While Dr. Hays is clearly inspired by these ideas, she reiterates that there’s just not enough research about this kind of stuff to provide us with much concrete evidence. She does, however, bring up a scientific study that leaves my jaw on the floor.
Piss play
When I wrote about how Overwatch 2’s shorthand is a specific brand of twisted, the slang term for Moira’s healing (pee) was at the top of my mind. So when Dr. Hays starts talking about a scientific study about Overwatch’s “healsluts,” I am, as the kids say, gagged—the connections are there, drawn together by queer players who are, in fact, little freaks.
Assuming the role of a healslut, according to the study from Finnish academic journal Widerscreen, “[invites] players to deploy elements of BDSM kink and sexuality not merely within the vocabulary and design of the game, but also in a communal paratext surrounding the game involving forums, voice chat, and viral fan-designed images.” Kotaku already wrote about this kinky phenomenon almost eight years ago—a r/healslut moderator told writer Luke Winkie that healsluts take classic dominant and submissive roles that are synonymous with traditional BDSM and apply it to the roles laid out in Overwatch.
The tank (dom) protects and compliments the healers (subs), occasionally scolding them if they fail. Healsluts have one main duty, and it’s to protect their doms (DPS characters are considered darker, more violent versions of tanks, which makes sense if you’ve ever tried to pocket heal a Genji). Though much of the writing about this community was published several years ago, I can confirm that r/healsluts is still an active subreddit.

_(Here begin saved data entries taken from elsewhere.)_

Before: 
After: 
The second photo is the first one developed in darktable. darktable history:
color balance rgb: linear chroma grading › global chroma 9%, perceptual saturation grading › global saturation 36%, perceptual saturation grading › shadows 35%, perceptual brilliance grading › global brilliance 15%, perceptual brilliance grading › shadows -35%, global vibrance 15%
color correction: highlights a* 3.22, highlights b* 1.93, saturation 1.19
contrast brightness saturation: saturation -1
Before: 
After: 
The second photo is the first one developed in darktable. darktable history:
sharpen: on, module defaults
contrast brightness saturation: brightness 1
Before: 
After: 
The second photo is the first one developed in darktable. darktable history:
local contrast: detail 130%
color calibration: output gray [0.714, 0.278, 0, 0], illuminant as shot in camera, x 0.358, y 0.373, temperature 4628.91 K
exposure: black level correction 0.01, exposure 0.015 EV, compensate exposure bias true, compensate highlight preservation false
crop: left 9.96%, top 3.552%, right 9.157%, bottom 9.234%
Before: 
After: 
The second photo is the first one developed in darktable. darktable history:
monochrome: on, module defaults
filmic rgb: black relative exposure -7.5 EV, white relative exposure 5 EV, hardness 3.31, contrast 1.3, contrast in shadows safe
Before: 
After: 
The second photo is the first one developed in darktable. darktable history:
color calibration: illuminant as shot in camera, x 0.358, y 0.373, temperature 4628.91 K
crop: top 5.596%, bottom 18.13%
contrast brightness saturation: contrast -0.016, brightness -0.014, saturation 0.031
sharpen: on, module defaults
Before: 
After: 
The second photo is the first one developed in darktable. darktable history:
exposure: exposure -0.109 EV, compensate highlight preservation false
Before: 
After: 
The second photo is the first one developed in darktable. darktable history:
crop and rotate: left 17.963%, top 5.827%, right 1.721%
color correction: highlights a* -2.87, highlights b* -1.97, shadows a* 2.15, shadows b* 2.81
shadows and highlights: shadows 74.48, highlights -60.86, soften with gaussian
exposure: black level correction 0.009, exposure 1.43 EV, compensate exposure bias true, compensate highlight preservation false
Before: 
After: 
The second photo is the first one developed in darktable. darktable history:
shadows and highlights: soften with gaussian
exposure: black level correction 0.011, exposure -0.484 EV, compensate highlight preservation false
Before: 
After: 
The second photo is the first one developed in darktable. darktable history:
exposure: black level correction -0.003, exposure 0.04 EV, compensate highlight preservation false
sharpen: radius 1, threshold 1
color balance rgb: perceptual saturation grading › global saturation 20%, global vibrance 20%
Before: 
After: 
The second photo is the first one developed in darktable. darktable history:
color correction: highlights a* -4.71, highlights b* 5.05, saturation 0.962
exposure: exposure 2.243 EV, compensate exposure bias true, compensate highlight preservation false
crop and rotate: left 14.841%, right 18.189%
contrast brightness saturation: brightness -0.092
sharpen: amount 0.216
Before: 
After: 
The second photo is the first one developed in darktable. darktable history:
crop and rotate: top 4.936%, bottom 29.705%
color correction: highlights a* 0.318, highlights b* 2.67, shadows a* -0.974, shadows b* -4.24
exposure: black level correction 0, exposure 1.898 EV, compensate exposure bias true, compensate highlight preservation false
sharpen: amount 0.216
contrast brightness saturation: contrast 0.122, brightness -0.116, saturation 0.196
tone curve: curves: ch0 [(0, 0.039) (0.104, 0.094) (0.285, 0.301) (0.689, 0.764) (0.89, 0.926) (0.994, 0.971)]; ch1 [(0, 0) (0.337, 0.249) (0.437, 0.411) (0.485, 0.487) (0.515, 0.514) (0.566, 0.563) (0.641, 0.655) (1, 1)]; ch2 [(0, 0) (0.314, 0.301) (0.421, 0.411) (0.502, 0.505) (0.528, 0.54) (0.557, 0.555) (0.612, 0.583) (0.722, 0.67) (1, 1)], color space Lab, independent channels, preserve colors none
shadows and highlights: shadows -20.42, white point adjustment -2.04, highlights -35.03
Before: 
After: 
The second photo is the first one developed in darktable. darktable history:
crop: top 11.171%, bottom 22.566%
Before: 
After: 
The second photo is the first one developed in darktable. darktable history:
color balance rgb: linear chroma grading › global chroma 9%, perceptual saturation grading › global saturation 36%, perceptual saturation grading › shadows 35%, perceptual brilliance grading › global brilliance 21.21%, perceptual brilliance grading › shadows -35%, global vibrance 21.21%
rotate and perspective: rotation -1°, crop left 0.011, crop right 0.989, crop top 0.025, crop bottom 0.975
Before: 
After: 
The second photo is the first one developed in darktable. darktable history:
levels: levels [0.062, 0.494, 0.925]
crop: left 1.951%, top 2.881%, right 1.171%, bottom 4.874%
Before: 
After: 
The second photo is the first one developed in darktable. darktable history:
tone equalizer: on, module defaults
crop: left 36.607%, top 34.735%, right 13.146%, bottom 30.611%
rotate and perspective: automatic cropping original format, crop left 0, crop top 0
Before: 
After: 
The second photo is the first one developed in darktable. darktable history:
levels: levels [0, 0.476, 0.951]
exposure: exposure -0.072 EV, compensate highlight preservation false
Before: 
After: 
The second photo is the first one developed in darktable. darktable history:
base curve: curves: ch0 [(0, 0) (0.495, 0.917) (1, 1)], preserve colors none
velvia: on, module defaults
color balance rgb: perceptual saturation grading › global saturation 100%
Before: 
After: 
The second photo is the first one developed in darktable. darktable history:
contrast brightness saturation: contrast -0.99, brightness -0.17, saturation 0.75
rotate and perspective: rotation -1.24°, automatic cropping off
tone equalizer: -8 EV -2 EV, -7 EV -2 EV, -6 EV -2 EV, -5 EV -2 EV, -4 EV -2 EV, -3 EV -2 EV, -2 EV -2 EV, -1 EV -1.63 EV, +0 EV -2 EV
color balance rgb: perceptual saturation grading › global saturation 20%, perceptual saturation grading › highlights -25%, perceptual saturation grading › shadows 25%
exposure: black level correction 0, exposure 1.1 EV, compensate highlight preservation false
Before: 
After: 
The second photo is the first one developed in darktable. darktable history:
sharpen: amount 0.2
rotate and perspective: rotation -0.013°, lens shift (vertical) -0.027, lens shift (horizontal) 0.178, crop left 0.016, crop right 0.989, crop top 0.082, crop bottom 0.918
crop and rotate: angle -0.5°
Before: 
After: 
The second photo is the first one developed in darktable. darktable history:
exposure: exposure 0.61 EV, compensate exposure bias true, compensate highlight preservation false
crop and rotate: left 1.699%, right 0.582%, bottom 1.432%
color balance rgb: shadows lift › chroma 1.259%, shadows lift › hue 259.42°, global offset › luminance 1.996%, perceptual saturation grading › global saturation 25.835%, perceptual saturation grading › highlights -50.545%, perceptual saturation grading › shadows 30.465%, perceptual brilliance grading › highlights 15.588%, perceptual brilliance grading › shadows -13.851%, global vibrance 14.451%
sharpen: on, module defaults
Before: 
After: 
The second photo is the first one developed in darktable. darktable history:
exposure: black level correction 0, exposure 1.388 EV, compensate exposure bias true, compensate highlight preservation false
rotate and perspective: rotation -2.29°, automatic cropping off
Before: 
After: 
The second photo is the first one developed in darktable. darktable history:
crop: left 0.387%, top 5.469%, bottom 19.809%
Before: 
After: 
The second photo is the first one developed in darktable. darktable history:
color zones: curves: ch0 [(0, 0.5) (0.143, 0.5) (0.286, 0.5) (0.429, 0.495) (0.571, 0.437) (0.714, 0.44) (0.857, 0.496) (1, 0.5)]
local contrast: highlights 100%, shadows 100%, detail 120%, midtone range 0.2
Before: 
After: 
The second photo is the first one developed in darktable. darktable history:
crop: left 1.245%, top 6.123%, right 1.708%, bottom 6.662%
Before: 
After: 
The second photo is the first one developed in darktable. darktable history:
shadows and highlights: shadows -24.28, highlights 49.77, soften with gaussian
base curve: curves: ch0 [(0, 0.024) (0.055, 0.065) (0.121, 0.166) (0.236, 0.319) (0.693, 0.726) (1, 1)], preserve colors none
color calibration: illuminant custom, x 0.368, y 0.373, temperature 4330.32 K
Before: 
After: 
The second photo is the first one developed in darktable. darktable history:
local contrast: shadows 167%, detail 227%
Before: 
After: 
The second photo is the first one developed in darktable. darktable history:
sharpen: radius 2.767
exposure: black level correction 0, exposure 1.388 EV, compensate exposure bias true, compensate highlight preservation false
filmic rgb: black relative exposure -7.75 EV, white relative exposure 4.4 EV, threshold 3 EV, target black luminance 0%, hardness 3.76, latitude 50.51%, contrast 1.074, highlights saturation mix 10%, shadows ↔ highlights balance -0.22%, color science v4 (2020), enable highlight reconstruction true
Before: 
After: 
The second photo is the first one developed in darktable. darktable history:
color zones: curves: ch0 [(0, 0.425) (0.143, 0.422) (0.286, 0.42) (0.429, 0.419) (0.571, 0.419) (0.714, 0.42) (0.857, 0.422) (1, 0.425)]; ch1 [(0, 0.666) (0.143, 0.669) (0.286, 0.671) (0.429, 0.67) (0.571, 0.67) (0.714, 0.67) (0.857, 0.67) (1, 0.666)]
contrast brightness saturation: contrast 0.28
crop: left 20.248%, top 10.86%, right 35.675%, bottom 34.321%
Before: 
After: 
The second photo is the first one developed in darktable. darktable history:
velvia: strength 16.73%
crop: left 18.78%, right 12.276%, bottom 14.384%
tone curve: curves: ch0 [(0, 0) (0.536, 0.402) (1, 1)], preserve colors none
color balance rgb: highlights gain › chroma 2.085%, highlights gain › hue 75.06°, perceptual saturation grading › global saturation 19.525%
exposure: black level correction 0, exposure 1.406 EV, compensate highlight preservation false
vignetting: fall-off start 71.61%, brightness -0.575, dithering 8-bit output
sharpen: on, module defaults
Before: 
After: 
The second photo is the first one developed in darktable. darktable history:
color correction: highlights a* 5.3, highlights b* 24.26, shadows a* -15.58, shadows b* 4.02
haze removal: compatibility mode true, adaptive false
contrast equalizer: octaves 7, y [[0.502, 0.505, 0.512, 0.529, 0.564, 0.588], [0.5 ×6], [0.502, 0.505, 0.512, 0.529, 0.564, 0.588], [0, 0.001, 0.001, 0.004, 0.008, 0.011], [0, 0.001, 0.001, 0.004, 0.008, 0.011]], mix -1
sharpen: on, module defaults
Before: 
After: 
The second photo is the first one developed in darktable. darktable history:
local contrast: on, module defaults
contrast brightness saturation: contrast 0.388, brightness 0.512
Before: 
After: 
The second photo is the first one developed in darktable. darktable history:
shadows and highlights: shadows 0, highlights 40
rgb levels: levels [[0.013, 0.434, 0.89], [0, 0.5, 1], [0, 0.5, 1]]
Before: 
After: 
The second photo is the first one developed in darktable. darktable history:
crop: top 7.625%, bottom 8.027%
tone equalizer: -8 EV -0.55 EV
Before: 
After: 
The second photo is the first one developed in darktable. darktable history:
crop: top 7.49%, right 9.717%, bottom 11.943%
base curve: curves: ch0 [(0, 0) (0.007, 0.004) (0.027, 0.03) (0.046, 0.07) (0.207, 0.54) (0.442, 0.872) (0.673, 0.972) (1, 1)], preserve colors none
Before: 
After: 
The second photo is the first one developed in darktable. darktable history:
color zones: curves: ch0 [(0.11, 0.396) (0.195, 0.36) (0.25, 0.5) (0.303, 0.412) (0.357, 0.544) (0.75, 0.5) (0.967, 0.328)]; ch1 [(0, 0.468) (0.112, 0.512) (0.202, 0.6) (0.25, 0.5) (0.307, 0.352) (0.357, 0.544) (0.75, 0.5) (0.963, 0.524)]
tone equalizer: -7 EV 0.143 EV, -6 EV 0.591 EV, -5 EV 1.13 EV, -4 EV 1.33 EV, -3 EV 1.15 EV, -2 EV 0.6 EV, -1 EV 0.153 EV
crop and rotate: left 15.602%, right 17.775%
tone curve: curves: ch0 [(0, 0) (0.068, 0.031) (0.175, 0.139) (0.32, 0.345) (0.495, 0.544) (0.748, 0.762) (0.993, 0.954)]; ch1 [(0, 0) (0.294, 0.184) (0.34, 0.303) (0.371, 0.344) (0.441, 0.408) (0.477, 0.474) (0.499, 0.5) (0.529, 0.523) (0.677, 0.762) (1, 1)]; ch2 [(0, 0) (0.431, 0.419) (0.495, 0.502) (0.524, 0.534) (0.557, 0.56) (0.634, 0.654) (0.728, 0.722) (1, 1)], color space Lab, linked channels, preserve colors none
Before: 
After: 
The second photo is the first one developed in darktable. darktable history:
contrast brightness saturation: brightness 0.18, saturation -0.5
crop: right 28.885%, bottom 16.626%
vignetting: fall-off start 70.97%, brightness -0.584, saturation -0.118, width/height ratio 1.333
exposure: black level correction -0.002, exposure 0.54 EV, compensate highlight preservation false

In many cases, the Venn diagram of kink and queer communities is a circle, with kink playing an important role in Pride events and in the history and legacy of LGBTQIA+ people. Kink play in Overwatch is a “a way for resisting ‘masculine-normative hegemonic fandom’ in video games,” according to the aforementioned study, and it persists even after Overwatch 1 was sunset in place of a free-to-play sequel.
So whether it’s because of cishet-y FPS pressure making support a more attractive role, social roles within found families that translate to games, the indefinable but still somewhat tangible queerness of the healer characters, or a preternatural need to heal big, dommy tanks, it’s very clear that there are a lot of LGBTQIA+ people playing support in Overwatch 2.
I could happily unpack this phenomenon in another 2,000 words, but maybe I should just leave it at what Kaitlin Jakola, managing editor at The Trace and former Gizmodo employee, had to say about it:
“I assume we all heal because gays love to be both extremely powerful and woefully unappreciated in our own time????” Work, bestie.